[DOCUMENT TEXT — start]

By Ryan McKinnon

Zubair Khan’s road to the Pan Ams is quite storied by comparison to his nine Canadian teammates; after all, he began competing before many of them were even born. That’s quite a thing to consider, and it isn’t something the 38 year-old had disregarded before flying to Buenos Aires. Outside of the ring he is a family man with four children who remind him how blessed he is each day to be a father. He is a mentor to countless pupils, athletes and fighters through his gym, Warrior Muay Thai. He has  a full-time career outside of the sport, and yet he continues to be a positive role model in the community, and one of our finest ambassadors of Canadian Muaythai to the world. Amidst all of the roles he happily fills on a daily basis, there is the competitor. The one who seeks out the thrill of challenge through physical competition and a test of wills; a physical game of chess at the highest level. It is this person who chose to fulfill a promise he made to himself, that one day he would return to competition. Not for glory or a coveted prize. He chose it because it is part of his identity.

Years after his last bout, Zubair knew that the 2018 Pan Ams represented a monumental challenge. He didn’t take a ‘tune up’ bout to shake off the rust. He registered for the National Championship but didn’t have anyone in his division to test him. He told Muaythai Canada he wanted to return to the sport that he has dedicated more than half his life to; a decision not something most people would dare to attempt. But Zubair Khan isn’t most people; he is a former national champion, with a resume that many of his teammates hope to rival some day. He has bled, and sweat, and cried in and out of the gym. He has been in tough situations in the ring, which shaped who he became outside of the ring. Even his athletes look to him as a standard upon which they measure their young careers, both in and out of the sport.

[DOCUMENT TEXT — finish]
[DATA SECTION — start]

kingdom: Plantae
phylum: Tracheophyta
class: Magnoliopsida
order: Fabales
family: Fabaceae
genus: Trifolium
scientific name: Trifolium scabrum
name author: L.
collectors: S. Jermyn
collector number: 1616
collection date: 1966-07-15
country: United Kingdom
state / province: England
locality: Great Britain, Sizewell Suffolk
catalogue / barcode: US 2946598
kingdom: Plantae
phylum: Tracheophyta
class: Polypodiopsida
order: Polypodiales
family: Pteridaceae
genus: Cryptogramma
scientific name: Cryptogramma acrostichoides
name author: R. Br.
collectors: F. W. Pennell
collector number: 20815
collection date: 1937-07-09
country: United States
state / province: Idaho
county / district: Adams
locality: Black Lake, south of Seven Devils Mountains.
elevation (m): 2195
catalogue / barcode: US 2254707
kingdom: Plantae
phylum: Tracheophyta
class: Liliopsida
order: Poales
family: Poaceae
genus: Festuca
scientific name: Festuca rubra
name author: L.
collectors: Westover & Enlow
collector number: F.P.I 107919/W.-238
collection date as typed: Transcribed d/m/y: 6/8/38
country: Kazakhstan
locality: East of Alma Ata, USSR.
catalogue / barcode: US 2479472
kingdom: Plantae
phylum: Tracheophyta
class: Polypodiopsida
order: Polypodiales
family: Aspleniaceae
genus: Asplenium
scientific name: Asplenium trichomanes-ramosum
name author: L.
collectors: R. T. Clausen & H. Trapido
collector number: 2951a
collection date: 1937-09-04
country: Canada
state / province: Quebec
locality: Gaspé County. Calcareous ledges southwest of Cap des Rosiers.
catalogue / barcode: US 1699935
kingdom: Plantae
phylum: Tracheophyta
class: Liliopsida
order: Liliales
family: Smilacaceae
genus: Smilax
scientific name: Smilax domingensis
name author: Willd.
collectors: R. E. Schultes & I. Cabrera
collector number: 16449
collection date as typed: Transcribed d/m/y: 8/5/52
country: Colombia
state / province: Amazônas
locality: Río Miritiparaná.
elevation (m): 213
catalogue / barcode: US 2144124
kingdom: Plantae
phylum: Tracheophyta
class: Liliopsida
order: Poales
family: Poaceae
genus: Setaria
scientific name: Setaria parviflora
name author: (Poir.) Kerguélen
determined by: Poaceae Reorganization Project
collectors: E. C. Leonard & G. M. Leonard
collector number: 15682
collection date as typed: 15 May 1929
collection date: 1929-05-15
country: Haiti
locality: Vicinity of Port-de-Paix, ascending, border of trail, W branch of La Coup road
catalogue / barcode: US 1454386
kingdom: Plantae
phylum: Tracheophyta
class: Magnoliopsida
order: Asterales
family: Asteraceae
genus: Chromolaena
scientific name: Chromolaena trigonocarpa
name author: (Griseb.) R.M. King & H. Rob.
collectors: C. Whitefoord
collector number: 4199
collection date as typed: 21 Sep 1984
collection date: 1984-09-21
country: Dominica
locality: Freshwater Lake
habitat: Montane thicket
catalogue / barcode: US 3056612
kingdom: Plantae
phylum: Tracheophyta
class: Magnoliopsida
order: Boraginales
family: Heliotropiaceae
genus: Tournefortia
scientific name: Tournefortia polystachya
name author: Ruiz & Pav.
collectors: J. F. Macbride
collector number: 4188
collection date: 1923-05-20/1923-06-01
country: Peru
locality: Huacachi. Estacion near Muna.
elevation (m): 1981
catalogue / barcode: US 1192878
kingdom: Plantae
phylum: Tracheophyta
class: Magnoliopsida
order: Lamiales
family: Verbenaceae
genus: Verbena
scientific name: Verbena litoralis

[DATA SECTION — finish]

*TASKS TO PERFORM*.
A – List every event, place, and organization named in the article on Zubair Khan.
B – Answer these questions from the article on Zubair Khan, one line each:
(i) How old is Zubair Khan?
(ii) What is the name of his gym?
(iii) Which competition did he register for without finding anyone in his division to test him?
C – Reproduce the article on Zubair Khan from "Years after his" up to and including "of the sport.".

*TASK ANSWERS*.
A –
Pan Ams (2018)
Buenos Aires
Warrior Muay Thai
Muaythai Canada
National Championship

B –
(i) 38
(ii) Warrior Muay Thai
(iii) The National Championship

C –
Years after his last bout, Zubair knew that the 2018 Pan Ams represented a monumental challenge. He didn’t take a ‘tune up’ bout to shake off the rust. He registered for the National Championship but didn’t have anyone in his division to test him. He told Muaythai Canada he wanted to return to the sport that he has dedicated more than half his life to; a decision not something most people would dare to attempt. But Zubair Khan isn’t most people; he is a former national champion, with a resume that many of his teammates hope to rival some day. He has bled, and sweat, and cried in and out of the gym. He has been in tough situations in the ring, which shaped who he became outside of the ring. Even his athletes look to him as a standard upon which they measure their young careers, both in and out of the sport.